Gasping, he let Jacob go and stumbled away from him. The assault of forms didn't leave his head immediately, however: they continued to move in his mind's eye for several seconds, blinding him. If Jacob had chosen to strike him down in that moment Will would have been as vulnerable as a sheep in a pen; but Steep had more pressing business. By the time Will had recovered his sight Jacob had given up shaking the web, and was climbing it. And as he climbed, he yelled to Rukenau: 'Don't be afraid. It has to happen to us all. Living and dying we feed the fire.'

CHAPTER XIV

0f all the bizarrities that Frannie had experienced on this journey none was quite as shocking to her as stepping over the threshold of the Domus Mundi with Rosa. To be standing in daylight one moment surrounded - as far as her naW a senses were concerned - with grass and sky, and the next to be in a dark, poisonous place with the sun gone, and the sea gone: it was terrifying. She was glad she had Rosa with her, or she'd certainly have panicked, and this would not be, she thought, a good place to lose your self control.

Rosa demanded to be set down once they were in the House, and went with a few stumbling steps to the nearest wall. There she passed her hands over the surface, leaning a little closer to sniff at it. 'Shit,' she said. 'He's covered the wall in shit.' She called to Frannie. 'Is it all like this?'

'As far as I can see.'

'Ceiling the same?'

Frannie looked up. 'Yes.' Rosa laughed. 'Is it different from the way you remember it?'

'I don't much trust my memories, but I don't think it was a sewer when I was last here. Rukenau must have done this.'

She started to probe the wall with her fingers, pulling away cobs of filth once she had her fingers deep enough. There was a source of light beneath the excrement, Frannie saw; a luminescence which seemed to ripple as Rosa worked, as though it sensed somebody was labouring to unveil it. This was no illusion. The larger the hole Rosa tore in the wall became, the more apparent the muscular motion in the light. And there were colours in the brightness; brilliant darts of turquoise and tangerine. The caked dirt was no match for this energy, now that it sniffed its liberation. What had first been a rain of small cobs of filth rapidly escalated, as Rosa's labours inspired the light to shake itself loose. Cracks spread up and out from the place where Rosa had begun, the caked soil losing its grip as word of revolution spread.

Frannie watched astonished as the process unfolded before her, and not for the first time on this journey wished Sherwood could have been at her side to share the sight. Particularly this: his Rosa, the woman he'd idolized, turning her hands to such transformative labour. Frannie felt blessed to witness it.

And as more and more of the mystery that Rukenau had concealed came into view, Frannie began to make some fledgling sense of its nature. The colours that gleamed and shone in the wall were hints of living things.

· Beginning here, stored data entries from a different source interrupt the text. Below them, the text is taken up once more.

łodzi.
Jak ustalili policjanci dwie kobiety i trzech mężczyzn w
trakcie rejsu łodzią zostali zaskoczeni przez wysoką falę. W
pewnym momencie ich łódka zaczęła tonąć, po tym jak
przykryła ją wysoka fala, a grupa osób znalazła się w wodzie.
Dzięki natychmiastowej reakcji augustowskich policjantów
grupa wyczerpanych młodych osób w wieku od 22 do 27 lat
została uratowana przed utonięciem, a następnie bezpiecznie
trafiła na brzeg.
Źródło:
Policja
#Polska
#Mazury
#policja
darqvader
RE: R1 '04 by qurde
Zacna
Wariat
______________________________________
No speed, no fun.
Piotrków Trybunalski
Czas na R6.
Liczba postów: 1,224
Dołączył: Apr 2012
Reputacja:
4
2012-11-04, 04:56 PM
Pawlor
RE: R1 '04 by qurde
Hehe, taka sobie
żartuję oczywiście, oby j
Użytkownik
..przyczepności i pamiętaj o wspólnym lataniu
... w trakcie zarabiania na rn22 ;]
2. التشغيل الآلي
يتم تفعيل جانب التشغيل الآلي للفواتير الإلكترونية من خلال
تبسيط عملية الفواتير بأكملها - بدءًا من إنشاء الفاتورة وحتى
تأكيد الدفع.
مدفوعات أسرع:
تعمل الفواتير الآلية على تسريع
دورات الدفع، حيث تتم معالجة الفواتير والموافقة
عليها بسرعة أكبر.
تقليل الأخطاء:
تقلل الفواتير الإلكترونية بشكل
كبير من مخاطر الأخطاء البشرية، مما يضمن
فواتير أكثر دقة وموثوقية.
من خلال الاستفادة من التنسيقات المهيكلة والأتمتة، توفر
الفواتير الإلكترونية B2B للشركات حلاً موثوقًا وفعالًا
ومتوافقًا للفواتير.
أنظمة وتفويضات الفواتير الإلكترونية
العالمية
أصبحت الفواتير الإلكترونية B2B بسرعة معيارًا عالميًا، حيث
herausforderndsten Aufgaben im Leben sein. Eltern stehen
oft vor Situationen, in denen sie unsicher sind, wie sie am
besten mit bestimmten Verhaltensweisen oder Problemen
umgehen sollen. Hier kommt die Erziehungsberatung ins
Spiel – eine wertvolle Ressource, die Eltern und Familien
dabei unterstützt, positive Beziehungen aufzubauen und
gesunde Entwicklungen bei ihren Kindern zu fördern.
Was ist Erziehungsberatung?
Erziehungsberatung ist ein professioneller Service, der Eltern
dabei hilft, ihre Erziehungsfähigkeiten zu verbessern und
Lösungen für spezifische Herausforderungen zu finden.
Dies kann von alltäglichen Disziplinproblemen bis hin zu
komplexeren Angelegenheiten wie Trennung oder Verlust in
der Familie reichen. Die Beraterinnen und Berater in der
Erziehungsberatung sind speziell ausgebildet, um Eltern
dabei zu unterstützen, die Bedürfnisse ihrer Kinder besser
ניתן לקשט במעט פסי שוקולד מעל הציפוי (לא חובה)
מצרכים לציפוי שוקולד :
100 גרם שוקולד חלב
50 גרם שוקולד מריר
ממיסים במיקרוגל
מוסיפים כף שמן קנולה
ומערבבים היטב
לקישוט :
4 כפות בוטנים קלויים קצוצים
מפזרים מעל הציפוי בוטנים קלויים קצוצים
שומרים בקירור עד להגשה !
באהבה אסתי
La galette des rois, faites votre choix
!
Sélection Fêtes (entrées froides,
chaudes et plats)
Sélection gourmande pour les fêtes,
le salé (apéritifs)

Nothing whole yet, but enough intimations: a flicker of stripes on a pulsing flank, the glitter of hungry eyes, a spreading canopy of wings. Nor were these presences going to be readily restrained, that much was already apparent. They were too vital; too eager. The more ambitious of them were spreading into the room, spilling the echoes of their forms into the grateful air, like sparks flying from an uncontainable fire.

'Help me up,' Rosa demanded, and Frannie duly went to her aid, though she did so without looking at Rosa, she was so enraptured by the spectacle of burgeoning forms.